Question

Consider the following statements:

[(A)] \(\mathrm{KMnO_4}\) is diamagnetic while \(\mathrm{K_2MnO_4}\) is paramagnetic.
[(B)] Manganate ion contains \(\mathrm{Mn^{6+}}\) while permanganate ion contains \(\mathrm{Mn^{7+}}\).
[(C)] \(\mathrm{Mn^{2+}}\) ion on reaction with \(\mathrm{S_2O_8^{2-}}\) ions gives manganate ion.
[(D)] Both \(\mathrm{MnO_4^-}\) and \(\mathrm{MnO_4^{2-}}\) are tetrahedral.
Correct statements are:

• A. A \& B only
• B. A, B and D only
• C. A, B and C only
• D. B and D only

Hint:

For transition-metal oxoanions: oxidation state helps you decide {magnetic nature}, while number of surrounding oxygens decides {geometry}.

Answer 1

The Correct Option is B

Concept:
Magnetic nature depends on the number of unpaired electrons. Oxidation state determines electronic configuration and geometry of manganese oxoanions.

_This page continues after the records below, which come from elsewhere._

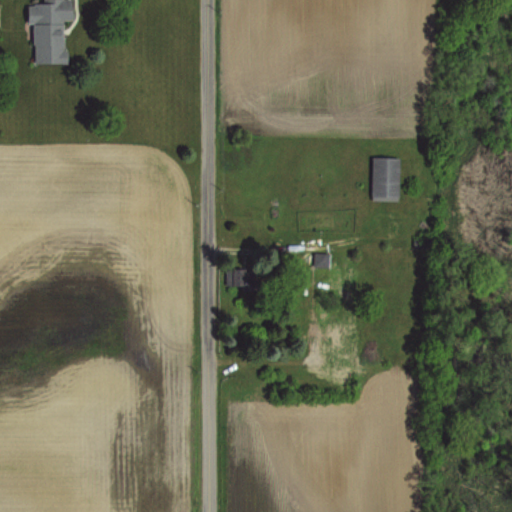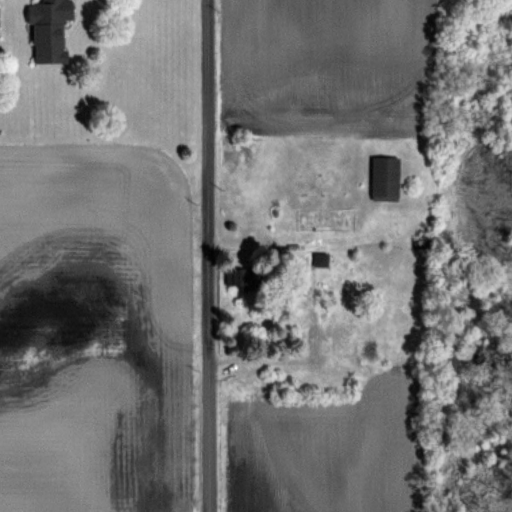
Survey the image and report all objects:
building: (51, 29)
building: (387, 177)
road: (201, 255)
building: (322, 259)
building: (242, 277)
building: (338, 345)
road: (259, 364)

Statement-wise Analysis:
(A)
{\(\mathrm{KMnO_4}\) is diamagnetic while \(\mathrm{K_2MnO_4}\) is paramagnetic.}

In \(\mathrm{MnO_4^-}\), Mn is in \(+7\) oxidation state: \(d^0\) configuration.
No unpaired electrons \(\Rightarrow\) diamagnetic.
In \(\mathrm{MnO_4^{2-}}\), Mn is in \(+6\) oxidation state: \(d^1\).
One unpaired electron \(\Rightarrow\) paramagnetic.
\(\Rightarrow\) True
(B)
{Manganate ion contains \(\mathrm{Mn^{6+}}\) while permanganate ion contains \(\mathrm{Mn^{7+}}\).}

This is directly obtained from charge calculation.
\(\Rightarrow\) True
(C)
{\(\mathrm{Mn^{2+}}\) ion on reaction with \(\mathrm{S_2O_8^{2-}}\) gives manganate ion.}

\(\mathrm{S_2O_8^{2-}}\) is a strong oxidizing agent.
It oxidizes \(\mathrm{Mn^{2+}}\) directly to permanganate (\(\mathrm{MnO_4^-}\)), not manganate.
\(\Rightarrow\) False
(D)
{Both \(\mathrm{MnO_4^-}\) and \(\mathrm{MnO_4^{2-}}\) are tetrahedral.}

Both ions have four equivalent Mn–O bonds.
Hence both possess tetrahedral geometry.
\(\Rightarrow\) True

Final Conclusion:
Correct statements are \(\boxed{A,\,B\ \text{and}\ D}\).